Плетнев, несмотря на то, что не работал, запросил за аренду 3000 рублей, да еще процент с каждого подписчика. Почему Белинский от души и пожелал ему, заочно конечно, подавиться. Никитенко же за свои 5000 рублей как раз хотел влиять на ход дел и уже в феврале записал в дневнике: «Я начинаю подумывать о том, чтобы отказаться от редакции Современника... Мне слишком тяжело находиться в постоянной борьбе с издателями... Они, вероятно, рассчитывали найти во мне слепое орудие и хотели действовать самостоятельно под прикрытием моего имени...» Конечно же, издателям тоже слишком тяжело было находиться и здесь в постоянной борьбе, и они хотели действовать самостоятельно.
Тем более, что если министр народного просвещения в одной из официальных бумаг и заверялся в передаче журнала «без перемены программы его», то в объявлении о подписке курсивом заявлялось, что «журнал подвергается
Соблазненная уже рекламными обещаниями публика щедро авансировала: подписка взлетела в десять раз.
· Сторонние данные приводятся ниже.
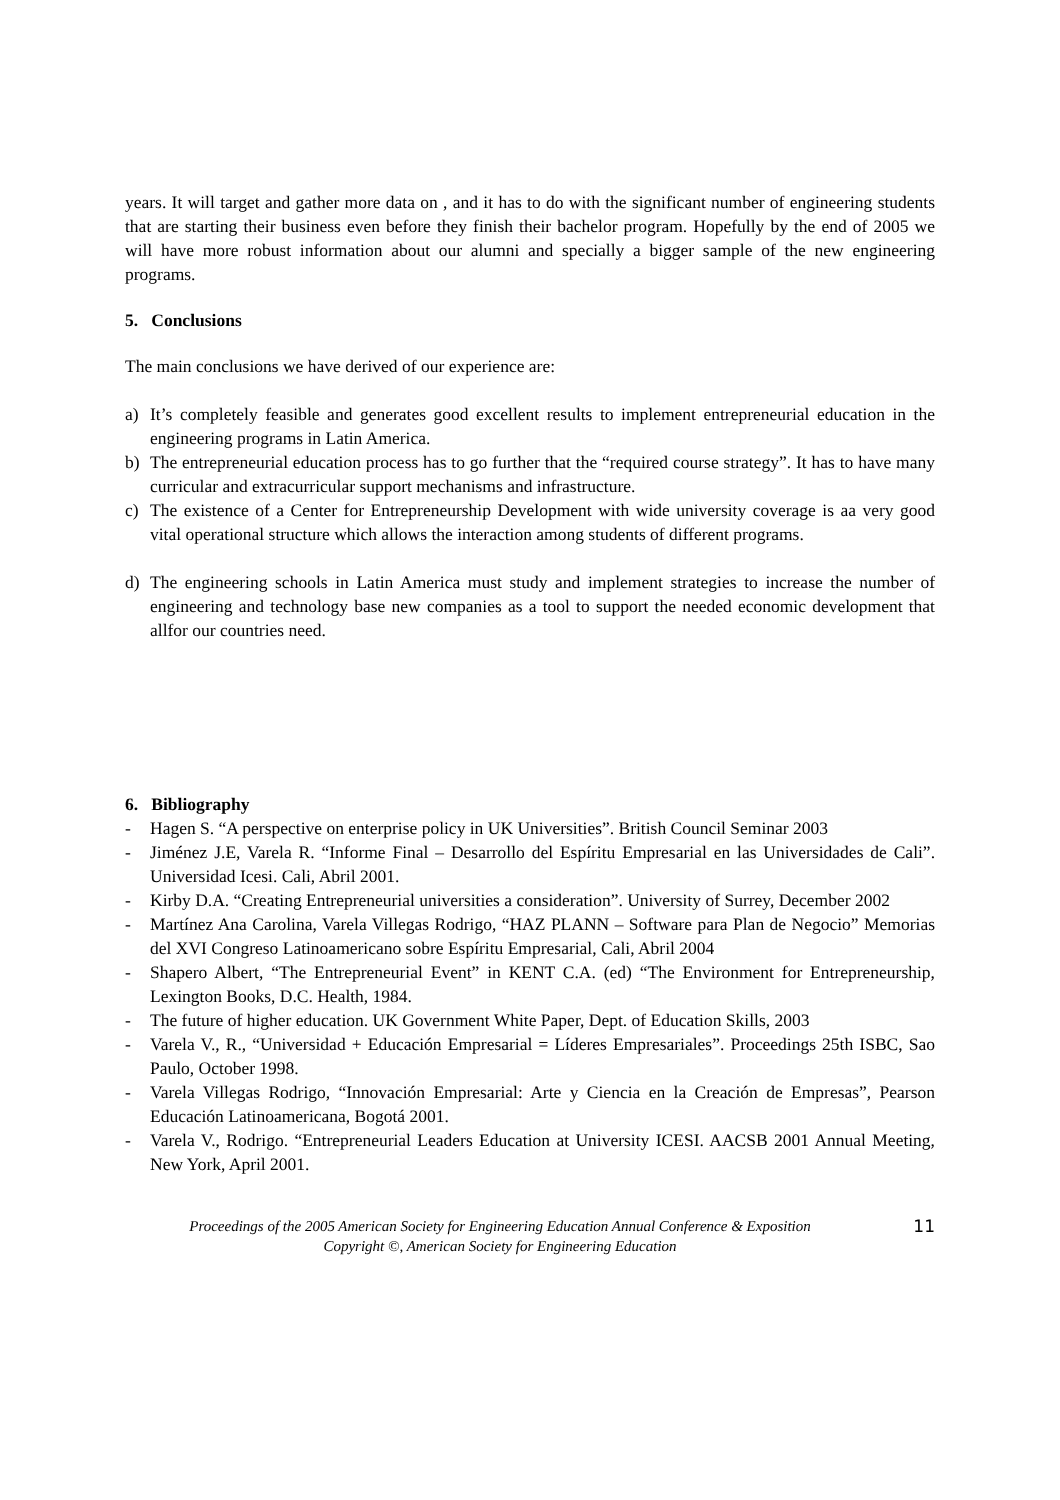years. It will target and gather more data on , and it has to do with the significant number of engineering students that are starting their business even before they finish their bachelor program. Hopefully by the end of 2005 we will have more robust information about our alumni and specially a bigger sample of the new engineering programs.
5. Conclusions
The main conclusions we have derived of our experience are:
a) It’s completely feasible and generates good excellent results to implement entrepreneurial education in the engineering programs in Latin America.
b) The entrepreneurial education process has to go further that the “required course strategy”. It has to have many curricular and extracurricular support mechanisms and infrastructure.
c) The existence of a Center for Entrepreneurship Development with wide university coverage is aa very good vital operational structure which allows the interaction among students of different programs.
d) The engineering schools in Latin America must study and implement strategies to increase the number of engineering and technology base new companies as a tool to support the needed economic development that allfor our countries need.
6. Bibliography
- Hagen S. “A perspective on enterprise policy in UK Universities”. British Council Seminar 2003
- Jiménez J.E, Varela R. “Informe Final – Desarrollo del Espíritu Empresarial en las Universidades de Cali”. Universidad Icesi. Cali, Abril 2001.
- Kirby D.A. “Creating Entrepreneurial universities a consideration”. University of Surrey, December 2002
- Martínez Ana Carolina, Varela Villegas Rodrigo, “HAZ PLANN – Software para Plan de Negocio” Memorias del XVI Congreso Latinoamericano sobre Espíritu Empresarial, Cali, Abril 2004
- Shapero Albert, “The Entrepreneurial Event” in KENT C.A. (ed) “The Environment for Entrepreneurship, Lexington Books, D.C. Health, 1984.
- The future of higher education. UK Government White Paper, Dept. of Education Skills, 2003
- Varela V., R., “Universidad + Educación Empresarial = Líderes Empresariales”. Proceedings 25th ISBC, Sao Paulo, October 1998.
- Varela Villegas Rodrigo, “Innovación Empresarial: Arte y Ciencia en la Creación de Empresas”, Pearson Educación Latinoamericana, Bogotá 2001.
- Varela V., Rodrigo. “Entrepreneurial Leaders Education at University ICESI. AACSB 2001 Annual Meeting, New York, April 2001.
Proceedings of the 2005 American Society for Engineering Education Annual Conference & Exposition
Copyright ©, American Society for Engineering Education
11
А выполненные по 1847 году обещания прибавили к 1848 году еще пятьдесят процентов. Кроме того, Некрасов всегда старался подкармливать подписчиков и бесплатными приложениями: к первому номеру, например, дана была повесть Герцена «Кто виноват?».
Большой торжественный обед не только увенчал выход первого номера, но и открыл, как сказал бы Пушкин, «обедов длинный ряд» — многолетнюю традицию: так отмечался выход каждой журнальной книжки. Вообще некрасовские богатые пьяные застолья шли не только от барского хлебосольства, но и от трезвого политичного и психологического расчета. Сам поэт, «русак природный», если вспомнить его же стих, видимо, прекрасно знал, что «во хмелю» русские дела вершатся успешнее. Что иная договоренность под рюмку может оказаться крепче и надежнее безукоризненной юридической сделки. Так что успешность литературных дел журнала обеспечивали не только письменные, но и, так сказать, пиршественные столы. Может быть, поэтому многие письма и записки Некрасова к журналистам, к писателям, к цензорам, в частности, и те, где речь идет о ситуации конфликтной, напряженной, деликатной, сложной, заканчиваются обычно приглашением: «А вот (днем, сегодня, завтра и т. д.) приезжайте-ка (к обеду, пообедать...) и поговорим...» А уж обильная выпивка и закуска всегда была наготове. Писатель Терпигорев (С. Атава), в студенчестве впервые посетивший Некрасова с поручением своего дядюшки Ф. Рахманинова, цензуровавшего «Современник» (это уже в начале 60-х годов), рассказывает:
«— Да! — вдруг сказал он, точно вспомнив что, — закусить не хотите ли? Рюмку водки; адмиральский час ведь теперь... Василий!.. Собери-ка нам чего-нибудь, что там есть...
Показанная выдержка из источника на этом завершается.